= Potluck Ladies =

Potluck Ladies is a Canadian television drama series, which premiered on Hollywood Suite and Yes TV in 2024. The series focuses on three immigrant women from South Asia who are living in the suburbs of Toronto while their husbands are working abroad, who meet regularly for potluck lunches and become a critical support system for each other as they struggle with various life challenges.

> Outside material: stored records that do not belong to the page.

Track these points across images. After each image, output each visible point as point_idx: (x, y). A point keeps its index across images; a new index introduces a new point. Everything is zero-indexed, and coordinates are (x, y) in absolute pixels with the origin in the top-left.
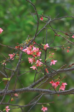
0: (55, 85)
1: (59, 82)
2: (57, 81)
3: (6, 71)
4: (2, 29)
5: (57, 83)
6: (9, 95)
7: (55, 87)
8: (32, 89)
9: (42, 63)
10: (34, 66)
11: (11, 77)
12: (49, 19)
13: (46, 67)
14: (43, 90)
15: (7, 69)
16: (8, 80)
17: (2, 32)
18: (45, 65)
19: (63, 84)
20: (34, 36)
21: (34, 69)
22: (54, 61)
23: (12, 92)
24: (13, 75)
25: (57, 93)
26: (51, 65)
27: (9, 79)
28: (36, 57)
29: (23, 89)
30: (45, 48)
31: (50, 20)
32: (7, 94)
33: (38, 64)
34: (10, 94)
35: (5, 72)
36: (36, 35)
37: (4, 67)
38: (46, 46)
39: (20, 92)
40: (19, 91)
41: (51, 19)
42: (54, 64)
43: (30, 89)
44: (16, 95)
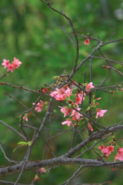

The series was created and produced by Shazia Javed, and co-written by Javed and Rahul Chaturvedi. It premiered May 1, 2024, on Hollywood Suite, before airing on Yes TV later in the month.

==Cast==

- Natasha Krishnan as Sumaira
- Elisa Moolecherry as Azra
- Kavita Musty as Ruby
- Cindy Om as Nisha
- Alisha Camryn as Tooba
- Anju B Malhotra as Lata
- Asha Vijayasingham as Hira
- Adolyn H. Dar as Emanuel
- Ali Kazmi as Aamir
- Sameer Jafar as Mo

==Awards==
The pilot episode was screened at the SeriesFest in Denver, Colorado, where it won the award for Best Drama Pilot.

The series received a Canadian Screen Award nomination for Best Dramatic Series, and Javed received a nomination for Best Writing in a Drama Series for the first episode, at the 13th Canadian Screen Awards in 2025.